Followers
Monday, June 18, 2007
Miss America calls for Internet safety
By Sean Murphy, Associated Press
OKLAHOMA CITY — Having already helped police target sexual predators online, Miss America Lauren Nelson now is teaming with a security software company to help educate parents and children about dangers on the Internet.
Nelson, 20, will join officials from Symantec as a tractor-trailer with the latest in digital technology travels to stores, camps and universities across the country, trying to bring together parents with little Internet familiarity and their cyber-savvy children.
'AMERICA'S MOST WANTED': Lauren Nelson's Internet predator sting
"Hopefully we can help close that gap and create a dialogue with kids and parents about Internet safety," Nelson said. "We're doing things all over the country and speaking about the issue."
Nelson made Internet safety her platform issue, prompted in part by an experience she and two of her friends had with a stranger they encountered on the Internet when they were about 13.
"We were chatting innocently on the computer when we were approached by an older gentleman," the Lawton beauty queen said. "He later sent inappropriate pictures of himself, and that's when we alerted our parents.
"If it was a problem seven years ago, it's an even bigger problem now."
In April, Nelson helped investigators in Suffolk County, N.Y., with an undercover sex sting. Eleven men were arrested after Nelson created an online profile of a 14-year-old girl that included photographs of her as a teenager.
"Doing the sting operation really opened my eyes to the way these predators work," Nelson said. "They can be any age, look any way and have any background."
While parents may fear the prospect of their children being approached by a stranger on the Internet or lured away to a face-to-face meeting, a much more common danger for children on the Internet is cyberbullying, said Marian Merritt, an Internet safety advocate for Cupertino, Calif.-based Symantec.

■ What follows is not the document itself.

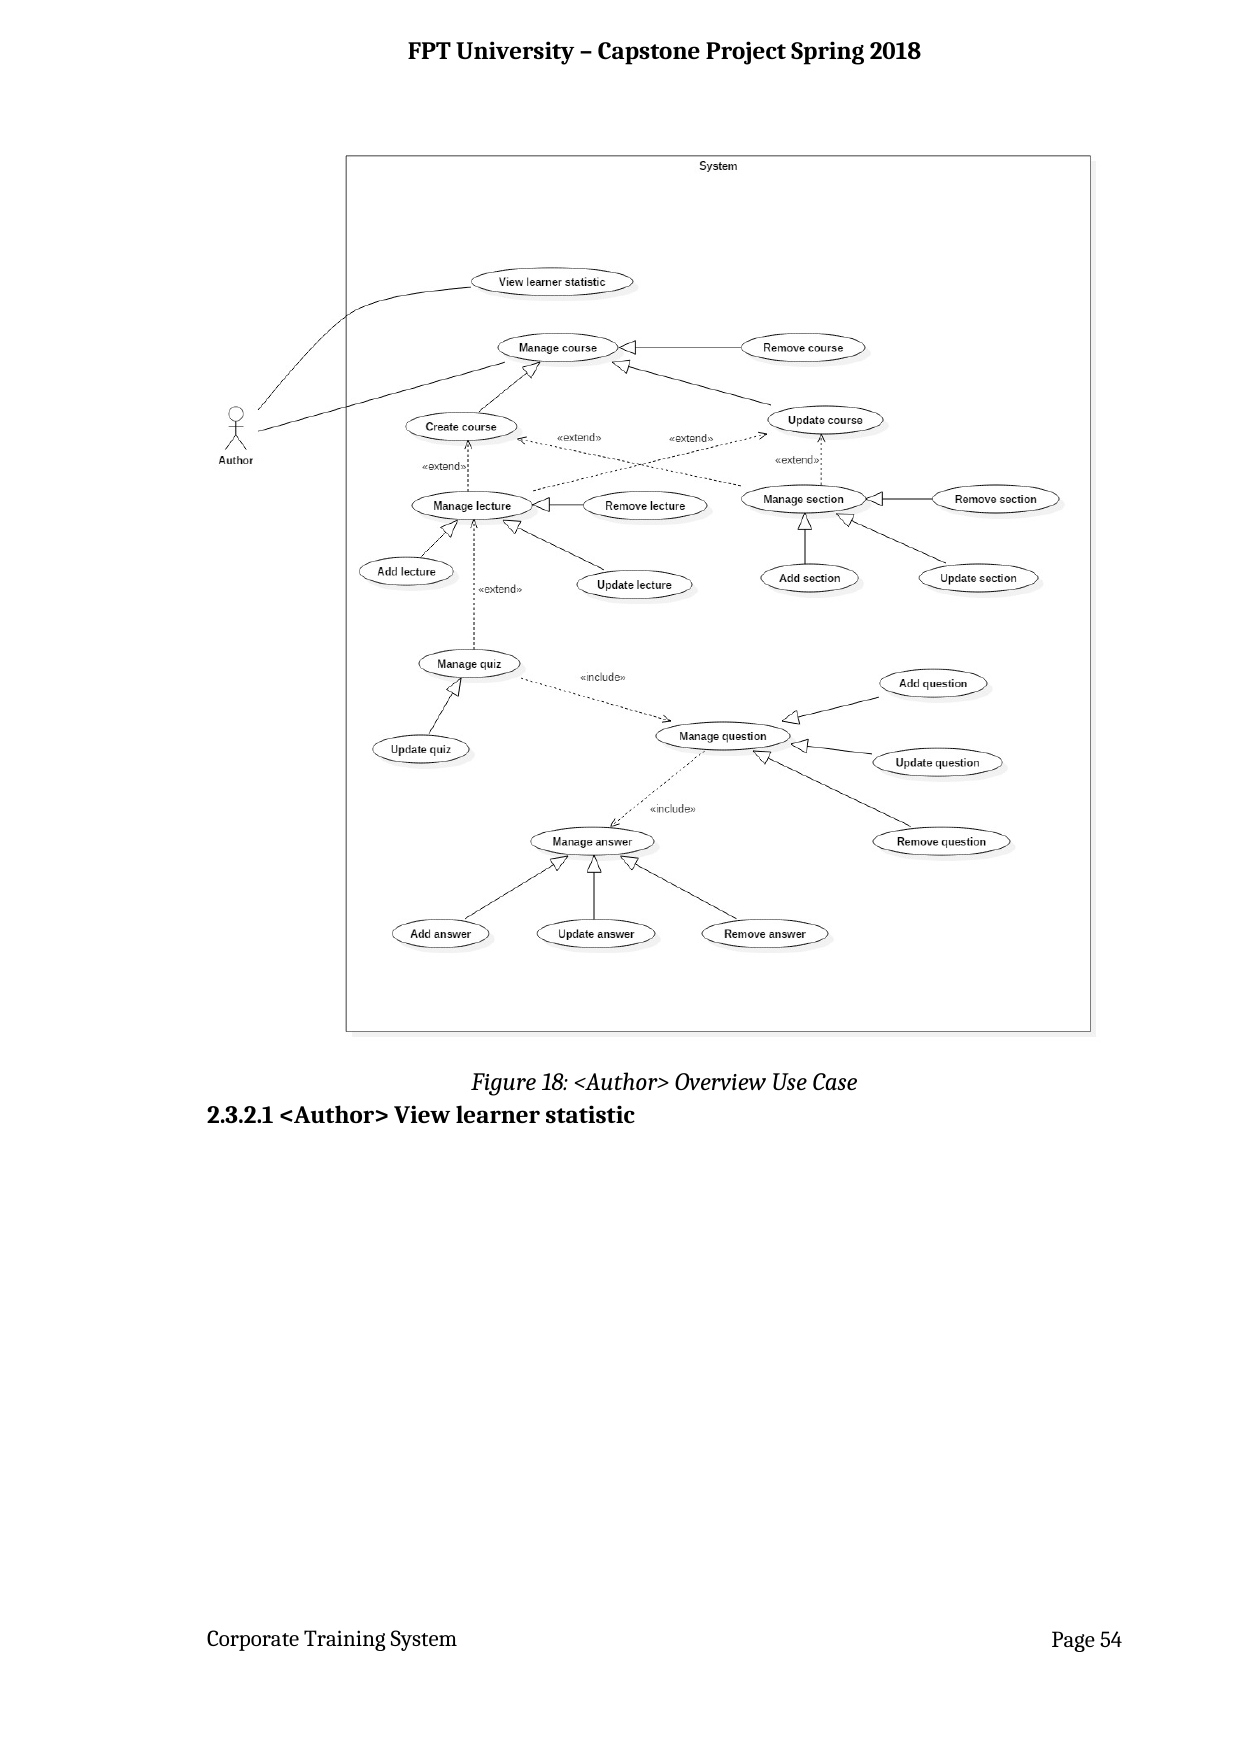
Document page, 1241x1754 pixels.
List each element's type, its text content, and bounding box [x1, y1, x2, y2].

Merritt described cyberbullying as using the Internet or digital technology to harass someone by posting things like hurtful comments, misrepresentations or unflattering photos. With the growing popularity of social networking sites like MySpace, surveys show more than 40% of teens have experienced some form of cyberbullying in the last year, Merritt said.
"These things can be incredibly damaging, especially to a young child," she said. "An adult can have a hard time, but for a kid it can be even worse."